* Task directions
A faithful transcription of all the data, images excluded, is the required answer.

* Data shown

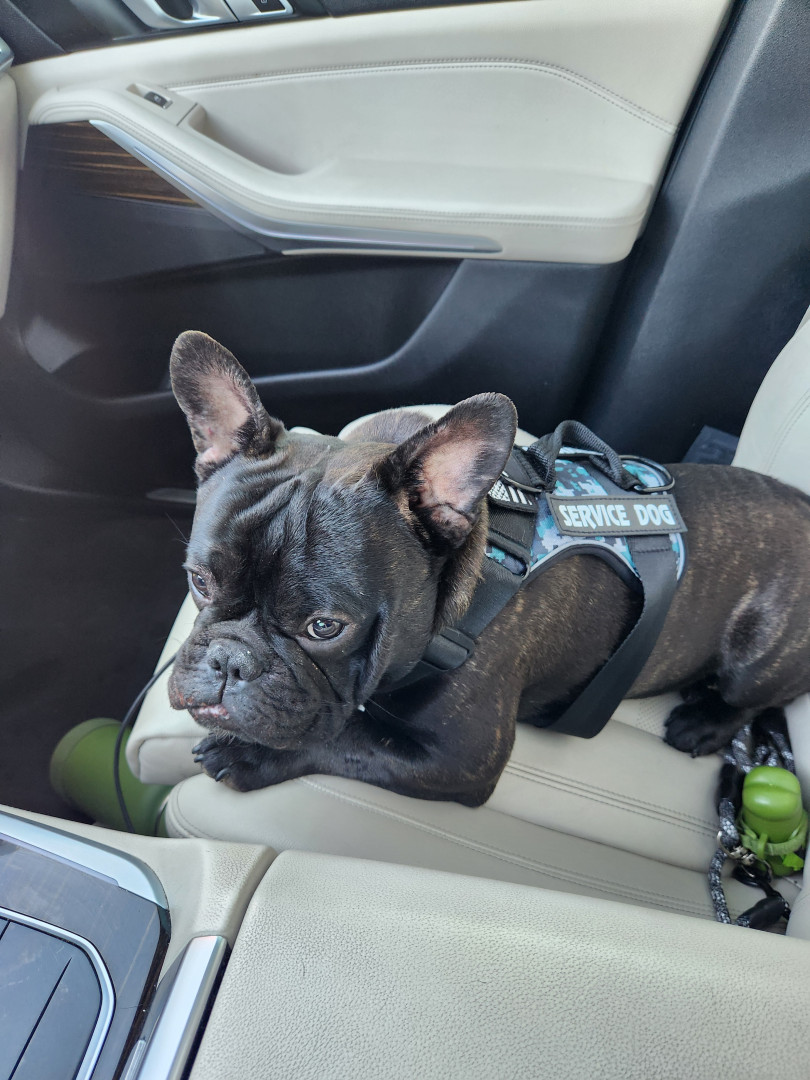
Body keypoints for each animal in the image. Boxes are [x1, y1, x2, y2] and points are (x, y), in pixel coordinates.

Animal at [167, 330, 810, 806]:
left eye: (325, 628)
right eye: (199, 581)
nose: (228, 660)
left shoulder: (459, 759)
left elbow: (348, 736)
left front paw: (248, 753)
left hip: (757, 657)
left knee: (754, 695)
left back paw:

* Result of the task
Body keypoints for each animal in the image. Boxes are [x1, y1, x2, y2] and points are (x, y), in pixel coordinates.

Animal at [167, 330, 810, 806]:
left eye: (325, 628)
right eye: (199, 581)
nose: (228, 660)
left shoulder: (459, 759)
left elbow: (348, 736)
left front paw: (248, 753)
left hip: (757, 657)
left knee: (754, 695)
left back paw:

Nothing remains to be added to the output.